The Future of Recorded Music - Part 2 Page 4
Track 4: Pretty Packages
When the LP yielded to the CD, some fans lamented the loss of all that physical real estate, which could contain artwork, liner notes, even full-sized posters. Some artists worry that even more is lost with the move from CDs to digital tracks. Recent albums from bands like Tool and Pearl Jam have elaborate CD packages that make fans feel like they're getting more than they would if they just bought downloads. Tool's 10,000 Days (see review) comes in an eye-catching foldout case complete with a 3-D booklet and "stereoscopic lenses" built into the cover.

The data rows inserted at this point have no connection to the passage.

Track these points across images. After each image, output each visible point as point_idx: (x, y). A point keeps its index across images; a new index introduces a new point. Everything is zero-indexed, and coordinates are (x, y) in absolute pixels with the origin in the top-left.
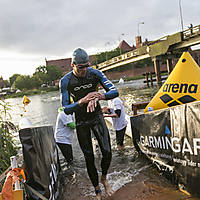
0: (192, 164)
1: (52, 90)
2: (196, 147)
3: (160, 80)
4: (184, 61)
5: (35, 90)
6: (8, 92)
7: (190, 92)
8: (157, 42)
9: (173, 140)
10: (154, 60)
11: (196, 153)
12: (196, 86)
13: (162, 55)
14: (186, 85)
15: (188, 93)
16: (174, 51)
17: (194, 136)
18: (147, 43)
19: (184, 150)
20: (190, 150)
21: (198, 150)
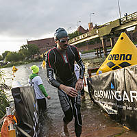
0: (130, 108)
1: (32, 61)
2: (132, 97)
3: (106, 52)
4: (122, 38)
5: (21, 62)
6: (2, 63)
7: (127, 59)
8: (103, 26)
9: (116, 92)
10: (102, 38)
11: (132, 101)
12: (131, 56)
13: (107, 35)
14: (124, 55)
15: (125, 61)
16: (115, 32)
17: (131, 89)
18: (97, 27)
19: (124, 99)
20: (128, 99)
21: (134, 98)
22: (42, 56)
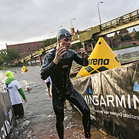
0: (107, 113)
1: (12, 66)
2: (108, 101)
8: (85, 31)
9: (94, 97)
10: (83, 44)
11: (108, 105)
12: (108, 60)
13: (88, 41)
15: (103, 65)
17: (107, 93)
18: (78, 33)
19: (101, 103)
20: (105, 103)
21: (110, 103)
22: (22, 61)
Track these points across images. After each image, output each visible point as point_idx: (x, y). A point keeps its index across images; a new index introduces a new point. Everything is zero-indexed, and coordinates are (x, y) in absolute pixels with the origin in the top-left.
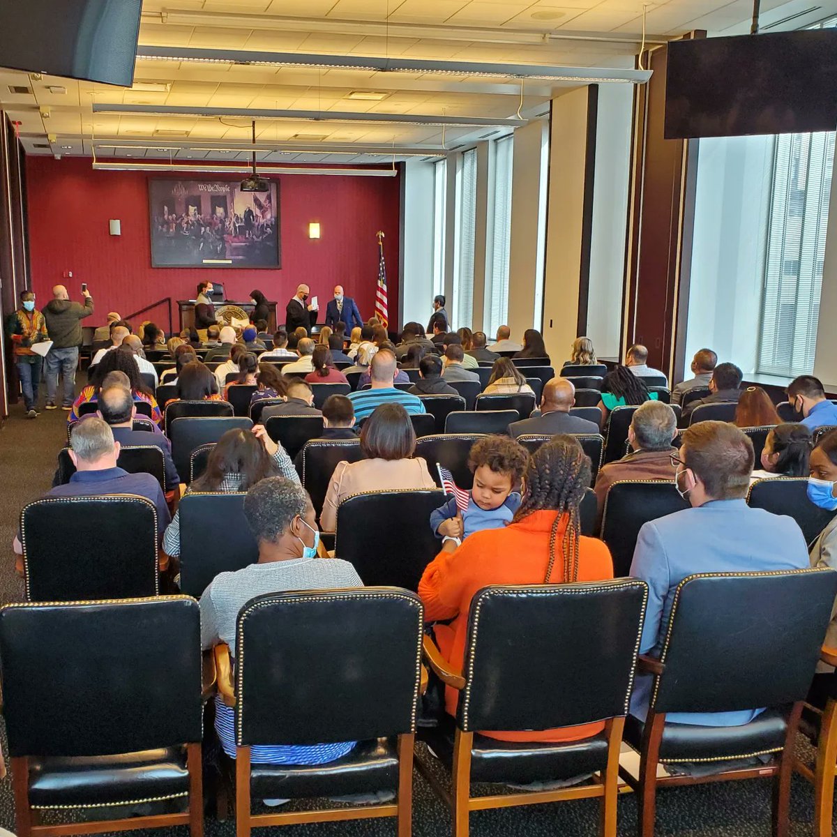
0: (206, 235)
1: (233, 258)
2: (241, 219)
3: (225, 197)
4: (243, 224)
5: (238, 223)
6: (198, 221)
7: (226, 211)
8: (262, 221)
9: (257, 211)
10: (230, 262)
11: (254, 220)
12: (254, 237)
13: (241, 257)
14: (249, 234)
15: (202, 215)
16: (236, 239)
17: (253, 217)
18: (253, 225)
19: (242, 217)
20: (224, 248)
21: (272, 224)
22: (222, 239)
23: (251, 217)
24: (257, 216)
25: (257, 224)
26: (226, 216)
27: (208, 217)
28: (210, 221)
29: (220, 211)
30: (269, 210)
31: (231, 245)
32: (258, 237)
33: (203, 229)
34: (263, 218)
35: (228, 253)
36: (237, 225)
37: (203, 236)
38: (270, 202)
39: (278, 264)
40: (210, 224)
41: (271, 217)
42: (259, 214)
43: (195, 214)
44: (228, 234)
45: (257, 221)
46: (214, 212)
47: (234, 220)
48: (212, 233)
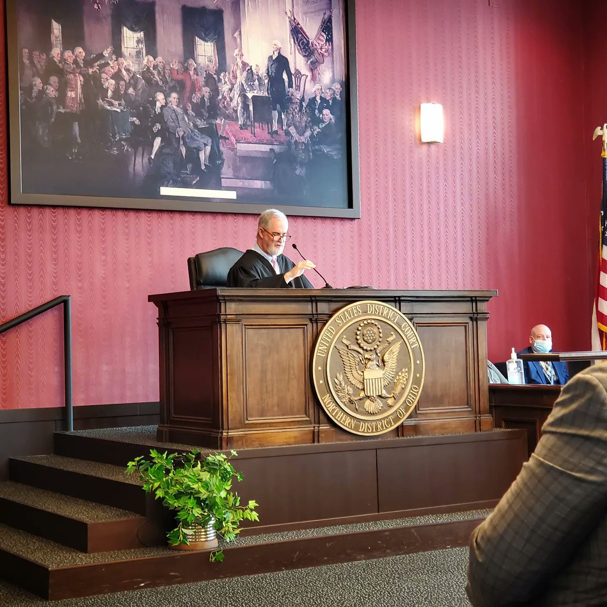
0: (167, 114)
1: (239, 183)
2: (260, 79)
3: (218, 14)
4: (266, 94)
5: (252, 87)
6: (147, 74)
7: (221, 50)
8: (310, 89)
9: (298, 62)
10: (232, 195)
11: (290, 86)
12: (292, 130)
13: (258, 184)
14: (280, 121)
15: (159, 59)
16: (247, 134)
17: (289, 75)
18: (290, 100)
19: (262, 72)
20: (215, 156)
21: (334, 99)
22: (211, 132)
23: (285, 76)
24: (298, 72)
25: (298, 96)
26: (222, 66)
27: (176, 66)
28: (180, 77)
29: (205, 50)
30: (327, 60)
31: (233, 149)
32: (302, 133)
33: (160, 96)
34: (314, 78)
35: (226, 171)
36: (250, 95)
37: (160, 118)
38: (330, 40)
39: (350, 205)
40: (180, 86)
41: (333, 81)
42: (305, 71)
43: (139, 53)
44: (227, 117)
45: (298, 87)
46: (190, 51)
47: (241, 78)
48: (186, 111)
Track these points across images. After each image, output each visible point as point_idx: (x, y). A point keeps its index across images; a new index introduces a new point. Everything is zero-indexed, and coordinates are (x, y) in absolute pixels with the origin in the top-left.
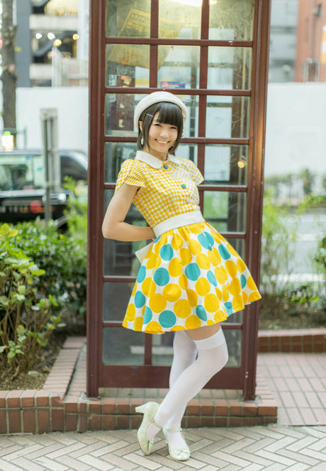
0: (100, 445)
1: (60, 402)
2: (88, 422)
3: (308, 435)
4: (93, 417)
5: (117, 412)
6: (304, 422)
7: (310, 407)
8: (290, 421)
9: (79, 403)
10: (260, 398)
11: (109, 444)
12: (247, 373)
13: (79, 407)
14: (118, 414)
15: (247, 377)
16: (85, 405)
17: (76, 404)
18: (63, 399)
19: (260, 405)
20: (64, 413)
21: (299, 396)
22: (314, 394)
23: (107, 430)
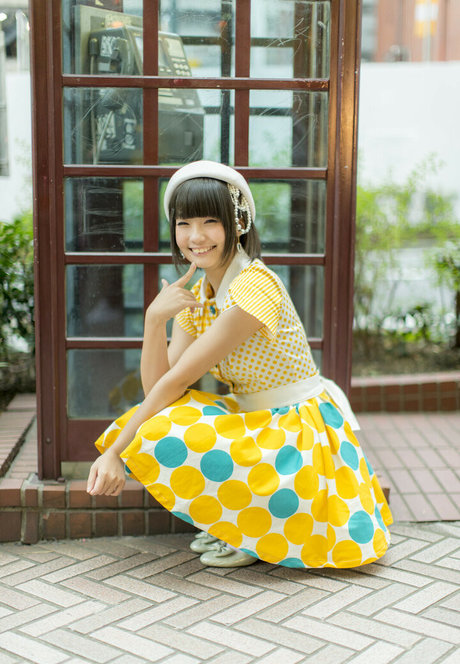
2: (41, 523)
3: (447, 536)
4: (51, 514)
5: (94, 504)
6: (437, 514)
7: (445, 492)
8: (412, 515)
14: (98, 508)
16: (35, 492)
21: (423, 477)
22: (449, 471)
23: (78, 538)
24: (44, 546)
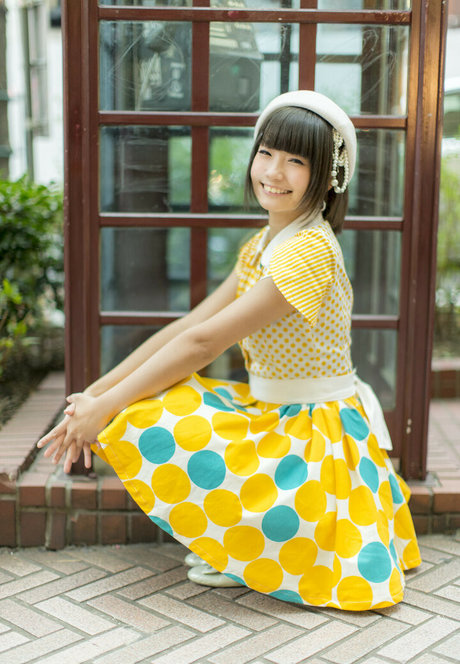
0: (91, 575)
1: (7, 484)
2: (69, 526)
4: (80, 516)
5: (129, 506)
9: (49, 486)
10: (435, 477)
11: (110, 574)
12: (409, 422)
13: (48, 494)
15: (409, 430)
16: (63, 490)
17: (43, 489)
18: (17, 478)
19: (438, 490)
20: (18, 509)
23: (111, 544)
24: (71, 554)
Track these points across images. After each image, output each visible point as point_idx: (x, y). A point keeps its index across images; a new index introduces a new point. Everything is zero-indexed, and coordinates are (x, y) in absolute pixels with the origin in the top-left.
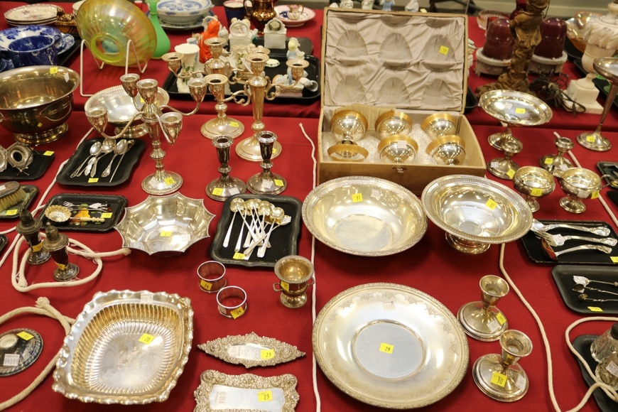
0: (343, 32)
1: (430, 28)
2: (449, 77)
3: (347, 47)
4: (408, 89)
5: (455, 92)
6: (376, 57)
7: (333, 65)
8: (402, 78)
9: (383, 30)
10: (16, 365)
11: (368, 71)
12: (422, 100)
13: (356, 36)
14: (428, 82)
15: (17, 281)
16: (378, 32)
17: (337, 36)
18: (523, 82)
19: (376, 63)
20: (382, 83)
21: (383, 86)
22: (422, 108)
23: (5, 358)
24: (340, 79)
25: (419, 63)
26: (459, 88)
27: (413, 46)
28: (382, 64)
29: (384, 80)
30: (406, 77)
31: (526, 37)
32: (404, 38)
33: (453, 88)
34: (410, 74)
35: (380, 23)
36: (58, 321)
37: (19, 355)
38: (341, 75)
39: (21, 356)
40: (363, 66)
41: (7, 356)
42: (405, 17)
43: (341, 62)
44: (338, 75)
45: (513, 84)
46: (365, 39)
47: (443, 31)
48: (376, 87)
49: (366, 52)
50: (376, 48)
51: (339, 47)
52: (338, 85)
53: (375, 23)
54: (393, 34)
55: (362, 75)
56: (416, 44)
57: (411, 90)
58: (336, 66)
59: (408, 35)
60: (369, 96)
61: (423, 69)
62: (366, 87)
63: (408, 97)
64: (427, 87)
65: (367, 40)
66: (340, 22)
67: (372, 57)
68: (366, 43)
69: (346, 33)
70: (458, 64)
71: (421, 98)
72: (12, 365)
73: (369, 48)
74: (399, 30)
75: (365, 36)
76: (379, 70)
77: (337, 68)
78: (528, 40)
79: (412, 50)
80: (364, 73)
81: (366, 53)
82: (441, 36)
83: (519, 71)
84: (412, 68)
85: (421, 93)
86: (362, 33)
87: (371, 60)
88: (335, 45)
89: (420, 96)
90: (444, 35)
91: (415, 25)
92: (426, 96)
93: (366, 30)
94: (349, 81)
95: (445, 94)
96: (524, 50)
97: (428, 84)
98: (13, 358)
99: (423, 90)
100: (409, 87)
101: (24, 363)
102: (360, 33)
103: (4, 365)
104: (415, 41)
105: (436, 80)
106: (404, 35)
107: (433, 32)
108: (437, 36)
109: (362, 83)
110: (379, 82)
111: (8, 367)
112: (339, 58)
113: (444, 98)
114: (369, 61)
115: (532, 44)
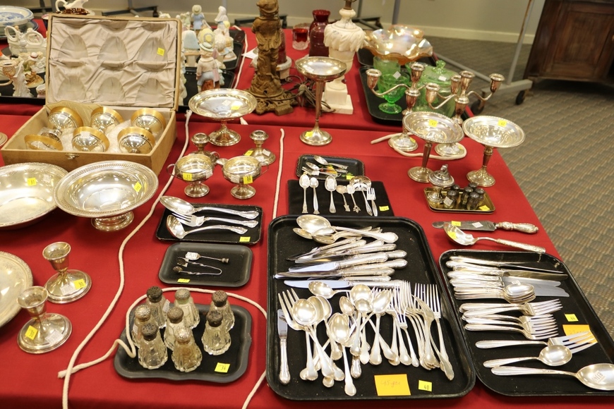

Taking a very different view, however, is former Talking Heads band- leader David Byrne, who in a recent post on his Web site called the lamentation of LP and CD packaging absurd. While there's a tendency to "mourn the vanishing of the nice big cardboard packages that vinyl came in," he wrote, many people assume that "much of this imagery, like music videos, is a reflection of, and extension of, the music creator's sensibility." In fact, he argues, artists often have little to do with the artwork that festoons their creations. Byrne believes that downloads bundled with multimedia will eventually offer much more than any physical package can.
Most artists worry more about the creative implications of downloading than about the financial ones because the not-so-secret reality of the record business is that most artists never make money from CDs. Byzantine accounting practices and questionable royalty deductions lead to only a handful (roughly 3%) ever making enough to pay back the label advance. And even though downloads cost less to create and distribute than CDs, labels subject them to the same packaging, breakage, and shipping deductions as CD sales, even though there's nothing to package, break, or ship.
Rishon Blumberg, a partner at Brick Wall Management, which handles Marc Broussard and Citizen Cope, says: "The digital age has allowed artists to get their music much more easily released and passed around, so that if somebody is legitimately talented and has a great body of work, the likelihood is greater they'll find an audience. But it's also likely they'll sell fewer records."